So far, I've seen that the following permutations are in the centralizer: $(1 4), (2 5), (3 6)$, products of these transpositions(EDIT: not all of these are in the centralzier), $(1 2 3), (1 3 2), (4 5 6), (4 6 5)$, product of any two disjoint 3-cycles above and the identity permutation. Are these all the permutations in $C_{S_6}((1 2 3)(4 5 6))$?

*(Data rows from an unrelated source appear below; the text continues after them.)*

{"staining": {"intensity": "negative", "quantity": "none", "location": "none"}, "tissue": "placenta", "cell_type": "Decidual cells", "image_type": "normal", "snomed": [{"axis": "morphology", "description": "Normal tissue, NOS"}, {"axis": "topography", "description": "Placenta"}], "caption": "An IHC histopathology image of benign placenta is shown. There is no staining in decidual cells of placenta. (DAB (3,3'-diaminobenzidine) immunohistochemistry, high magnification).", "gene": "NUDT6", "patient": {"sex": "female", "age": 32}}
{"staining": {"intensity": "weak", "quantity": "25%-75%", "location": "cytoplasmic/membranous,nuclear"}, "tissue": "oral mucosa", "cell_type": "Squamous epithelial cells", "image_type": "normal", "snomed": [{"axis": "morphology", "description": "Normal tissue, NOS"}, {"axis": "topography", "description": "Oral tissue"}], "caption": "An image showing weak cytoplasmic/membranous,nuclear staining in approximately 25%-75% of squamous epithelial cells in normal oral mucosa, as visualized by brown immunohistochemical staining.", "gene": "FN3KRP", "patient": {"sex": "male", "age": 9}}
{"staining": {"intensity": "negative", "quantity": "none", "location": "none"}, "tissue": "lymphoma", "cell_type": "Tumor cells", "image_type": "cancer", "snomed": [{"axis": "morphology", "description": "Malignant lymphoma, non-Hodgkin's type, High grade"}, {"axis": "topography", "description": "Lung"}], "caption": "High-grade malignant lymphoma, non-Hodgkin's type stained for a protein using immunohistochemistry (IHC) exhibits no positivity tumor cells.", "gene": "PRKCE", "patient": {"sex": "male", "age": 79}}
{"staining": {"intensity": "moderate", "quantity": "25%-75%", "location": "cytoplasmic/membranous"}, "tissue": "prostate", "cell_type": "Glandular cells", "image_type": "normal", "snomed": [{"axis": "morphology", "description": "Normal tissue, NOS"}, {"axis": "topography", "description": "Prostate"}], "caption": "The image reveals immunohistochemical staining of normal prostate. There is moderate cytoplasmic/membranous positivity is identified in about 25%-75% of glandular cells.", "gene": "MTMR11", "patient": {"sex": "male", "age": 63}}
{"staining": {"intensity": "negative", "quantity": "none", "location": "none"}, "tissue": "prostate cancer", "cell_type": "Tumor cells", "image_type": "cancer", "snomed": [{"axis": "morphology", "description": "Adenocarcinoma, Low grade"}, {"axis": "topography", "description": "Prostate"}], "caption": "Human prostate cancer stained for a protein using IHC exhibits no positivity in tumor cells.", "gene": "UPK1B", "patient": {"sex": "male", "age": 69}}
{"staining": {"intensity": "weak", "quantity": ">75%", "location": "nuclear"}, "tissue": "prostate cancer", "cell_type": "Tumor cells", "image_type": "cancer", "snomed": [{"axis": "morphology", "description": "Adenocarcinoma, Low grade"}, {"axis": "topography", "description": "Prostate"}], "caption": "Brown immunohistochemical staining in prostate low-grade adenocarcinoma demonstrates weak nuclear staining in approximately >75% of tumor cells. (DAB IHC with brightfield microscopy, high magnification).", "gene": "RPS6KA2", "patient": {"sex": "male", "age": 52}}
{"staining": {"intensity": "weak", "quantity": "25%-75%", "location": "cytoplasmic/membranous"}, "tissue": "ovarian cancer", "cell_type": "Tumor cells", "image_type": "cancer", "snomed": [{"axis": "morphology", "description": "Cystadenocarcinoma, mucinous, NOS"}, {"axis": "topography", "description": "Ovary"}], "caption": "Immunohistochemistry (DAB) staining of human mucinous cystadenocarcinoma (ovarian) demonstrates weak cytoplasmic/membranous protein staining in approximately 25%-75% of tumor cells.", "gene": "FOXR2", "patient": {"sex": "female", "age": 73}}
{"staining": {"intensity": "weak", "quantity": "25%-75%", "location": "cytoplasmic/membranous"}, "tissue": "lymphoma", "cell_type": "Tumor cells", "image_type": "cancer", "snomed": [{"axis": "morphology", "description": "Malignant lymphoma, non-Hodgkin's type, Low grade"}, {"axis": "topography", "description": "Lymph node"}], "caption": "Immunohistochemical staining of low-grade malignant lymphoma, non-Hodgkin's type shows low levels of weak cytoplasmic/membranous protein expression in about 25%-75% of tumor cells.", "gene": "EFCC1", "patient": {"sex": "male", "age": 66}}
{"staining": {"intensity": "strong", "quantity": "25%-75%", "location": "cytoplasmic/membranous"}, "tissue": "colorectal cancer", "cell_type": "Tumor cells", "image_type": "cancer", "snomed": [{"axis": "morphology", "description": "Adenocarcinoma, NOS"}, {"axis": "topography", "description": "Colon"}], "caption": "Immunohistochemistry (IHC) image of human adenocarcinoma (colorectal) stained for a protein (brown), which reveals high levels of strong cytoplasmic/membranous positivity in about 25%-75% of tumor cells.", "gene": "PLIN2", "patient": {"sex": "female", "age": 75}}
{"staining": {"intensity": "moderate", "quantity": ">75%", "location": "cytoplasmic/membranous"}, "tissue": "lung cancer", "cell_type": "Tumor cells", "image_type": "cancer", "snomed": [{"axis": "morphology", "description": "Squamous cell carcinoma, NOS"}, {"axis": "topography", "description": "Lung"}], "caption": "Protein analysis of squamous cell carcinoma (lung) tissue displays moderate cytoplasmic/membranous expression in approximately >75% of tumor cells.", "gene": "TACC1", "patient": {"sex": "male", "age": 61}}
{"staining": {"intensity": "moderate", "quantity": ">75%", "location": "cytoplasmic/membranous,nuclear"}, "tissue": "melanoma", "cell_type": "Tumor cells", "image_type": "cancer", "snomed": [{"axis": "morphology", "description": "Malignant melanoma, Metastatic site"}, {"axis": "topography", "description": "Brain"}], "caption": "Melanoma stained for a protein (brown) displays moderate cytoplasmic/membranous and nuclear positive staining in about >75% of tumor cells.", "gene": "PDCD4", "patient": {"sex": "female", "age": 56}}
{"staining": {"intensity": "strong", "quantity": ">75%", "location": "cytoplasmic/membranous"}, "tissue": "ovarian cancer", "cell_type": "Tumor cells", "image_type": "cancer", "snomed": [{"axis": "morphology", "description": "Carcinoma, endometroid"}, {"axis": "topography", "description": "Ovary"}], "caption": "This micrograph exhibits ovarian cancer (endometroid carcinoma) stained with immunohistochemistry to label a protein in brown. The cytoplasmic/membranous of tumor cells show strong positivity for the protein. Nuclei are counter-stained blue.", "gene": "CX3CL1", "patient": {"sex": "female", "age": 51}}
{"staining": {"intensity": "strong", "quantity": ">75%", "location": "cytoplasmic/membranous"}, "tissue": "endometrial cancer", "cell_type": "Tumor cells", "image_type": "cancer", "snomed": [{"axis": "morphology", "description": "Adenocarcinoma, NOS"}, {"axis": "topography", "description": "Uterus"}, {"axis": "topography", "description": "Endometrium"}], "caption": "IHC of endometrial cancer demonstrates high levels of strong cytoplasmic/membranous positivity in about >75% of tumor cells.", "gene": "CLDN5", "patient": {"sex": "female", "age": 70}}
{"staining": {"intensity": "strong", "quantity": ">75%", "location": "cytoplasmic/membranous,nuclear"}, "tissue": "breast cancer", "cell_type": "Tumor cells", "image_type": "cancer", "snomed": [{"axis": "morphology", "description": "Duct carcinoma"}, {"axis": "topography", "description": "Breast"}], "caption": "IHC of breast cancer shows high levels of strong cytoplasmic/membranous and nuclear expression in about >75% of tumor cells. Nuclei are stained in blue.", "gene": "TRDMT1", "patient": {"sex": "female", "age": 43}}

EDIT: Okay, from using the fact that if $x$ commutes with $(1 2 3)(4 5 6)$, we have to have: $(1 2 3)(4 5 6) = (x(1) x(2) x(3))(x(4) x(5) x(6))$, is it right to think that $x$ either sends $(1 2 3)$ and $(4 5 6)$ to themselves or swap them?
For example, if we send $(1 2 3)$ and $(4 5 6)$ to themselves, we get the identity permutation. If we send $(1 2 3)$ to $(3 1 2)$ and $(4 5 6)$ to itself, we get $(1 3 2)$. If we send $(1 2 3)$ to $(2 3 1)$ and $(4 5 6)$ to itself, we get $(1 2 3)$.
We get more permutations: $(4 5 6)$, $(4 6 5)$ and products of two disjoint 3-cycles. These are all the odd permutations in the centralizer of $(1 2 3)(4 5 6)$.
The even permutations in the centralizer come from permutations that swap $(1 2 3)$ and $(4 5 6)$. We have: $(1 4)(2 5)(3 6)$, $(1 6)(2 4)(3 5)$ and $(1 5)(2 6)(3 4)$. Am I right to say that these, with the odd permutations above, are all the permutations in $C_{S_6}((1 2 3)(4 5 6))$?
HINT: Let $\sigma\in S_n$ and $(a_1,a_2,\ldots,a_n)$ be a cycle in $S_n$. Then $\sigma(a_1,a_2,\ldots,a_n)\sigma^{-1}=(\sigma(a_1),\sigma(a_2),\ldots,\sigma(a_n))$.